-- Materials provided follows --

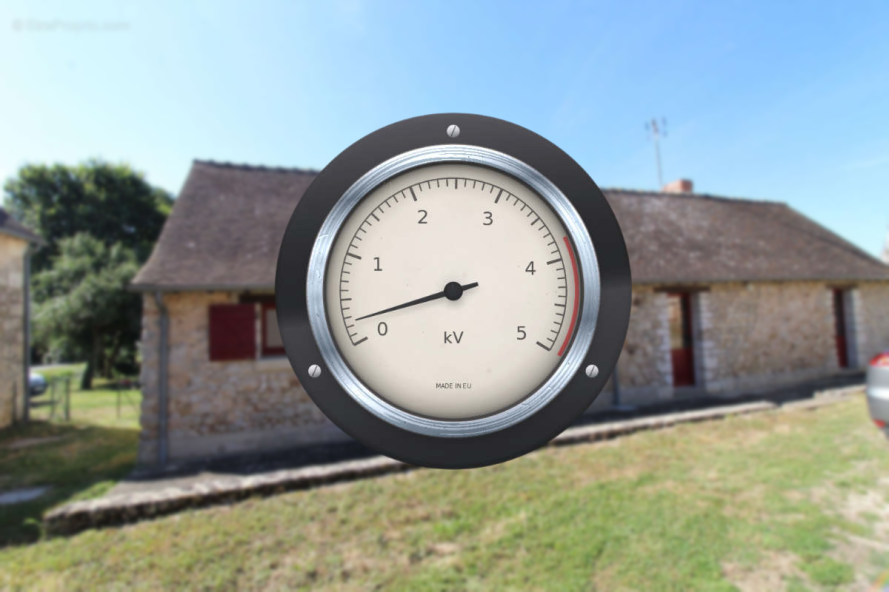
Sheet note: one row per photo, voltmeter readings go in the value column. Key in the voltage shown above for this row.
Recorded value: 0.25 kV
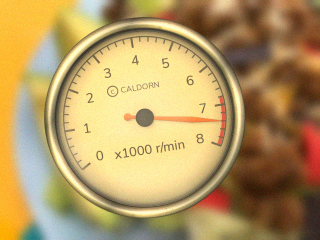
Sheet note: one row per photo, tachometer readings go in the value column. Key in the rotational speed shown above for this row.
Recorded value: 7400 rpm
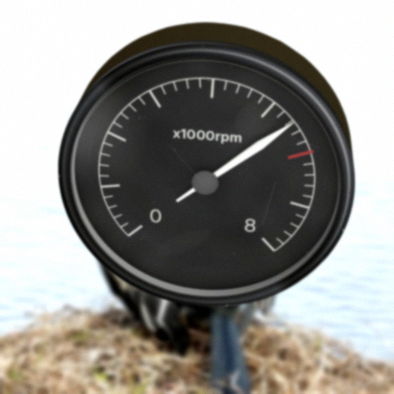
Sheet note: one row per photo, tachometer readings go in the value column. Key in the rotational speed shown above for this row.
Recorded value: 5400 rpm
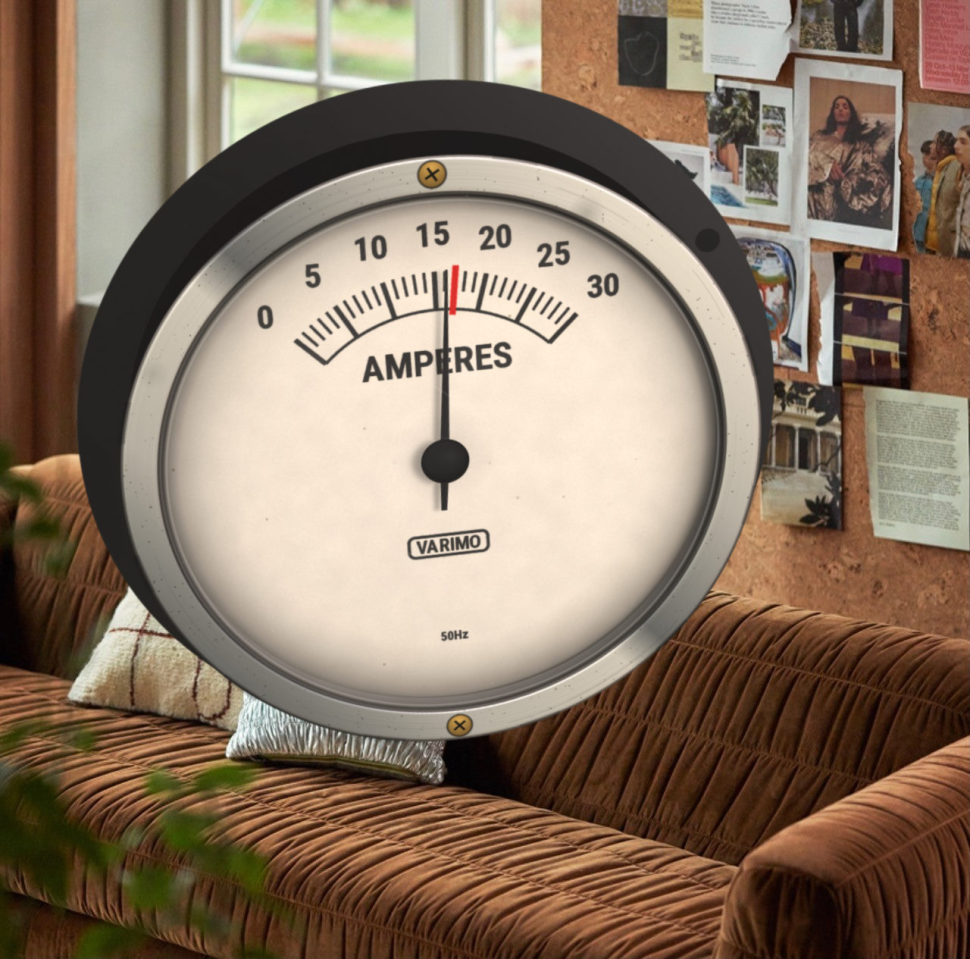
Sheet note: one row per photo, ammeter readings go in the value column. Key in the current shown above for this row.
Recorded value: 16 A
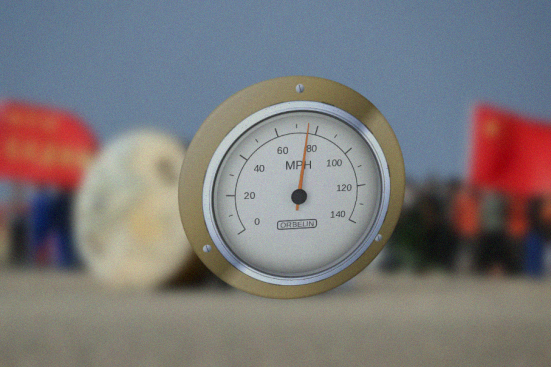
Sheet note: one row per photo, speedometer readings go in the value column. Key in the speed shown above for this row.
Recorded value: 75 mph
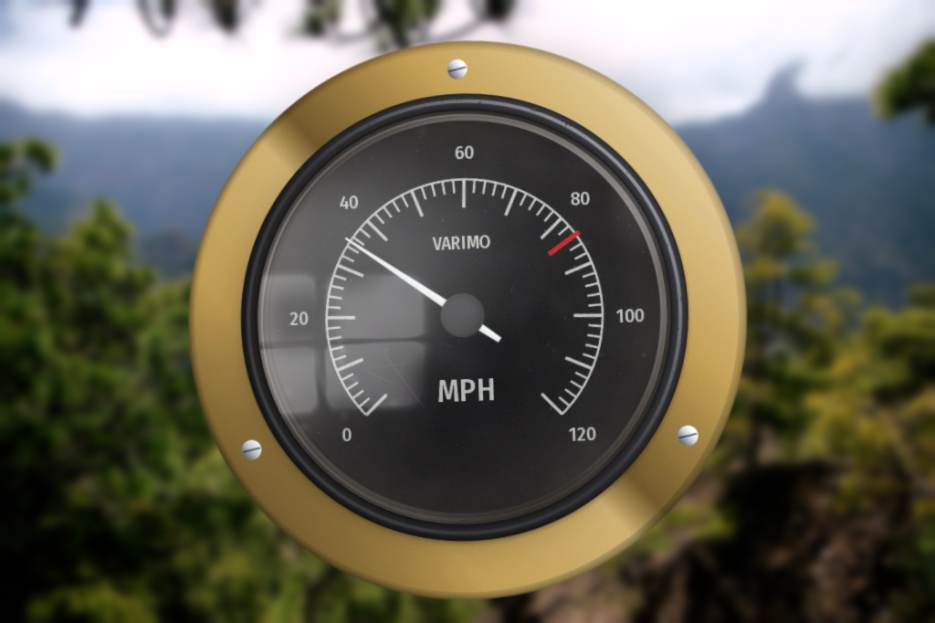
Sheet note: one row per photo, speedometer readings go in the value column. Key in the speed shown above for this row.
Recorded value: 35 mph
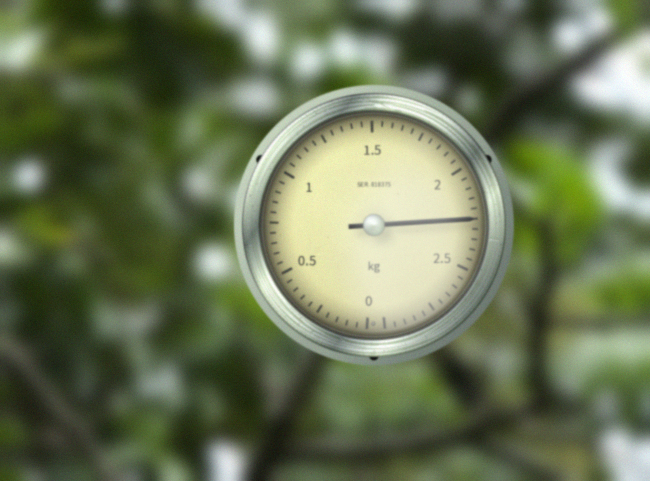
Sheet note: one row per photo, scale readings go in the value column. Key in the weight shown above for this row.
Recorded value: 2.25 kg
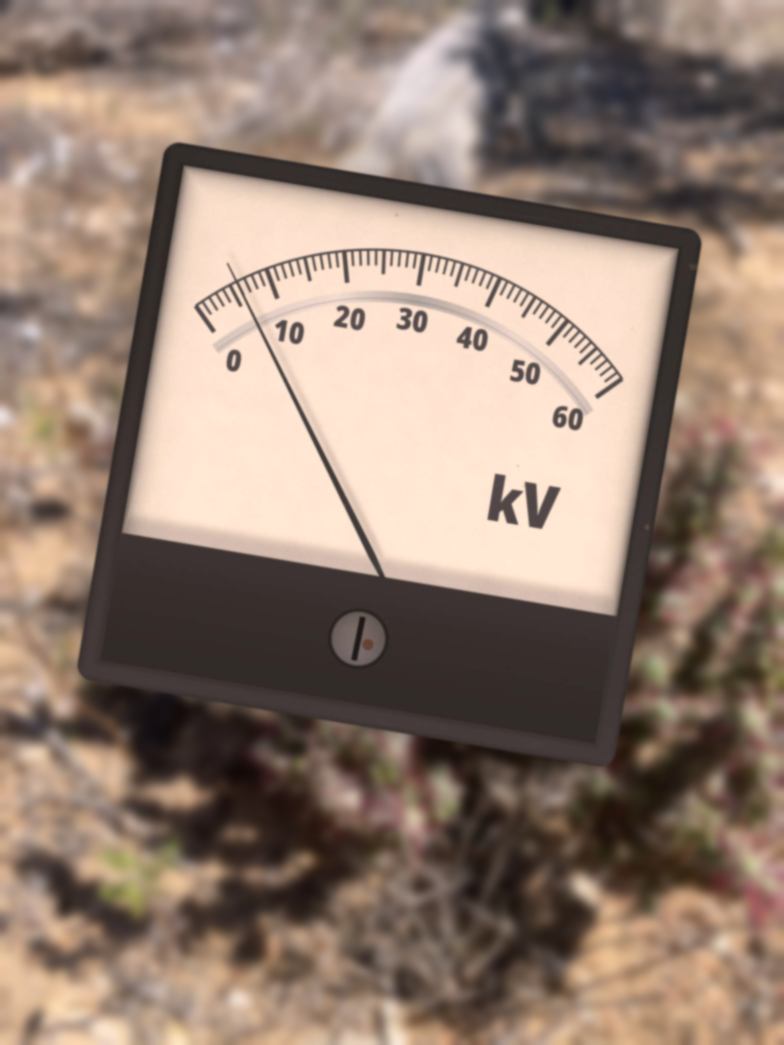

-- Materials provided concluded --

Directive: Repeat word for word the part that opens with the line containing "Sheet note: one row per photo, scale" and runs through the end of the entries, including both ends. Leave the pictures out of your answer.

Written reply:
Sheet note: one row per photo, scale readings go in the value column. Key in the weight shown above for this row.
Recorded value: 2.25 kg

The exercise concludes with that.